Auf den Punkt: GitHub schränkt actions/checkout ein, um zu verhindern, dass Angreifer über pull_request_target-Trigger mit vollen Workflow-Rechten Code ausführen.
GitHub aktualisiert die Action "actions/checkout" ab 18. Juni 2026, um Angriffe auf Pull-Request-Workflows zu blockieren, die Malware mit vollständigen Workflow-Privilegien ausführen.
Mit dem Update von “actions/checkout” ab 18. Juni 2026 zielt GitHub auf eine bekannte Angriffsklasse: Pwn-Request-Attacken, die den Workflow-Trigger “pull_request_target” ausnutzen. Dieser Trigger wurde ursprünglich für automatisierte Prüfungen auf Pull Requests konzipiert — er lädt den Code eines Forks oder Branches aus einer Anfrage, führt ihn aber mit den vollen Berechtigungen des Ziel-Repositories aus.

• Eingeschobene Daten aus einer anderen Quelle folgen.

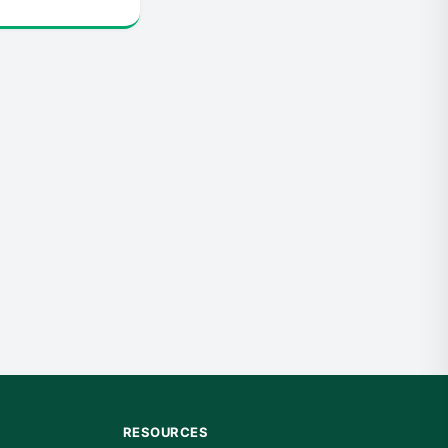
RESOURCES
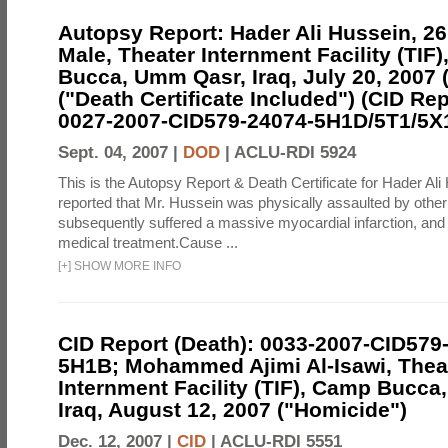
Autopsy Report: Hader Ali Hussein, 26 
Male, Theater Internment Facility (TIF
Bucca, Umm Qasr, Iraq, July 20, 2007 
("Death Certificate Included") (CID Rep
0027-2007-CID579-24074-5H1D/5T1/5X
Sept. 04, 2007 |
DOD
|
ACLU-RDI 5924
This is the Autopsy Report & Death Certificate for Hader Ali 
reported that Mr. Hussein was physically assaulted by othe
subsequently suffered a massive myocardial infarction, and 
medical treatment.Cause ...
[
+
]
SHOW MORE INFO
CID Report (Death): 0033-2007-CID579
5H1B; Mohammed Ajimi Al-Isawi, Thea
Internment Facility (TIF), Camp Bucc
Iraq, August 12, 2007 ("Homicide")
Dec. 12, 2007 |
CID
|
ACLU-RDI 5551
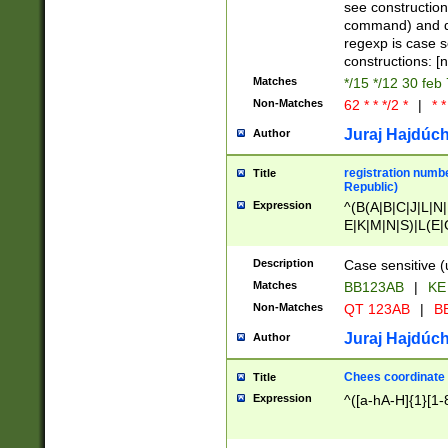
(jan|feb|mar|apr|
see construction
{1})|((\*\/){0,1}((
command) and da
(sun|mon|tue|wed
regexp is case 
constructions: 
Matches
*/15 */12 30 feb
Non-Matches
62 * * */2 *
|
* *
Juraj Hajdúch
Author
registration numbe
Title
Republic)
Expression
^(B(A|B|C|J|L|N|
E|K|M|N|S)|L(E|
|K|N|P|T|U|V)|R(
O|R|S|T|V)|V(K|T)
Description
Case sensitive (
{2})$
Matches
BB123AB
|
KE
Non-Matches
QT 123AB
|
BB
Juraj Hajdúch
Author
Chees coordinate
Title
Expression
^([a-hA-H]{1}[1-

Angreifer, die einen Fork kontrollieren, können innerhalb von Pull Requests beliebigen Code einschleusen und dann Secrets, Credentials oder Zugriffstokens der CI/CD-Pipeline abgreifen. Weil pull_request_target diesem Malware-Code vollständigen Zugang gewährt, entsteht eine direkte Gefahr für die Supply Chain — besonders wenn das betroffene Repo Produktionscode veröffentlicht oder in abhängigen Projekten verwendet wird.

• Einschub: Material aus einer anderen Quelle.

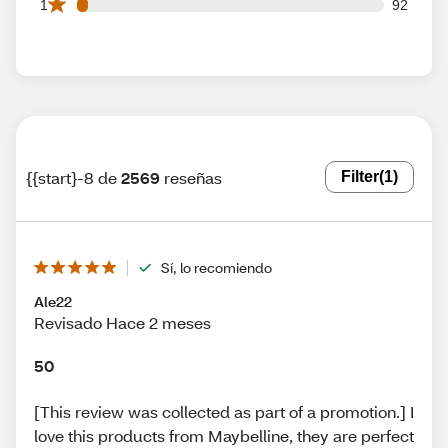
92 1 star reviews out of 2569 reviews
1
92
{{start}-8 de
2569
reseñas
Filter
(1)
Sí, lo recomiendo
Ale22
Revisado Hace 2 meses
50
[This review was collected as part of a promotion.] I
love this products from Maybelline, they are perfect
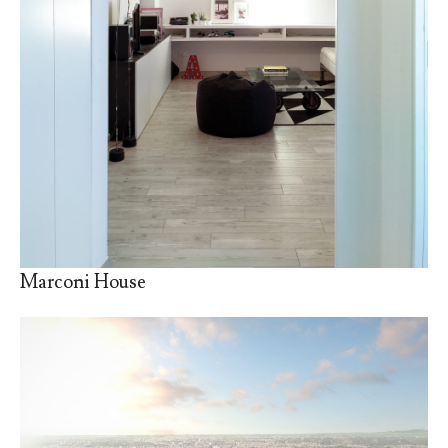
Marconi House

Die Blockade in “actions/checkout” setzt Schutzmaßnahmen durch, die das Checkout-Verhalten einschränken, wenn es unter dem “pull_request_target”-Trigger läuft. Das unterbindet häufige Angriffsparamter und zwingt Maintainer dazu, bewusstere Entscheidungen über Berechtigungsvergabe zu treffen. Für Standard-Workflows mit dem “pull_request”-Trigger gibt es keine Auswirkung.
Für Engineers bedeutet das: Falls dein Projekt “pull_request_target” nutzt, prüfe deine Workflow-Konfiguration nach dem 18. Juni auf mögliche Fehler. Die offizielle Dokumentation von GitHub enthält Best Practices für sicheres Handling von untrusted Code in Pull-Request-Workflows.